> **What is needed**
Omit the pictures, then write out every entry exactly as it reads.

──────── Supplied material

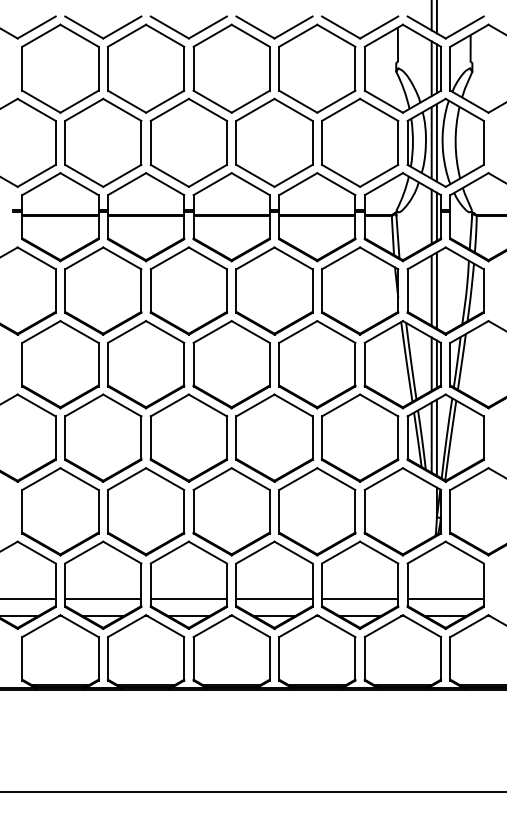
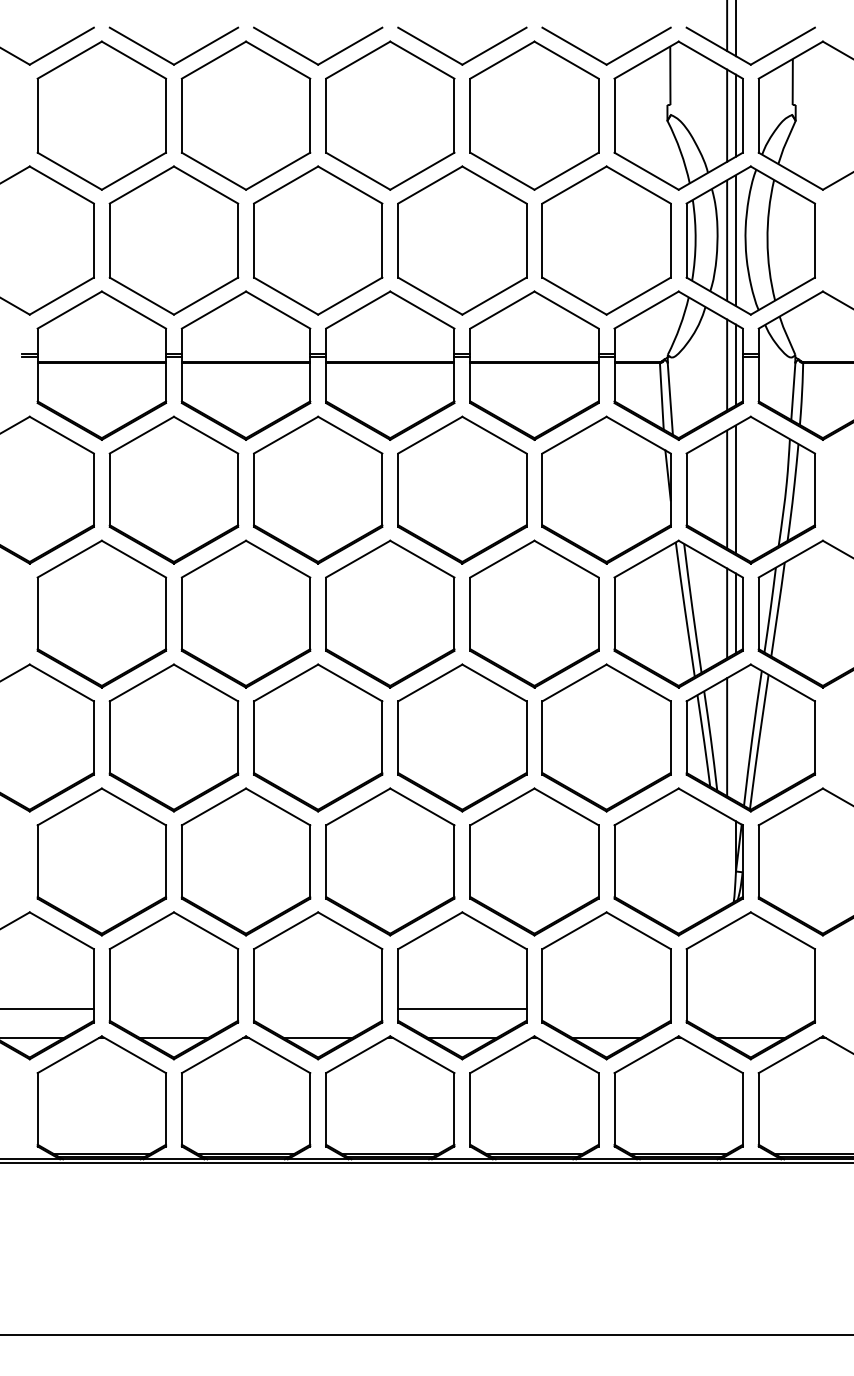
line: (436, 437) -> (735, 736), removed
line: (103, 598) -> (174, 1008), removed
line: (188, 598) -> (317, 1008), removed
line: (360, 598) -> (607, 1008), removed
line: (445, 598) -> (750, 1008), removed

────────────────

> **The completed task**
line: (436, 437) -> (735, 736), removed
line: (103, 598) -> (174, 1008), removed
line: (188, 598) -> (317, 1008), removed
line: (360, 598) -> (607, 1008), removed
line: (445, 598) -> (750, 1008), removed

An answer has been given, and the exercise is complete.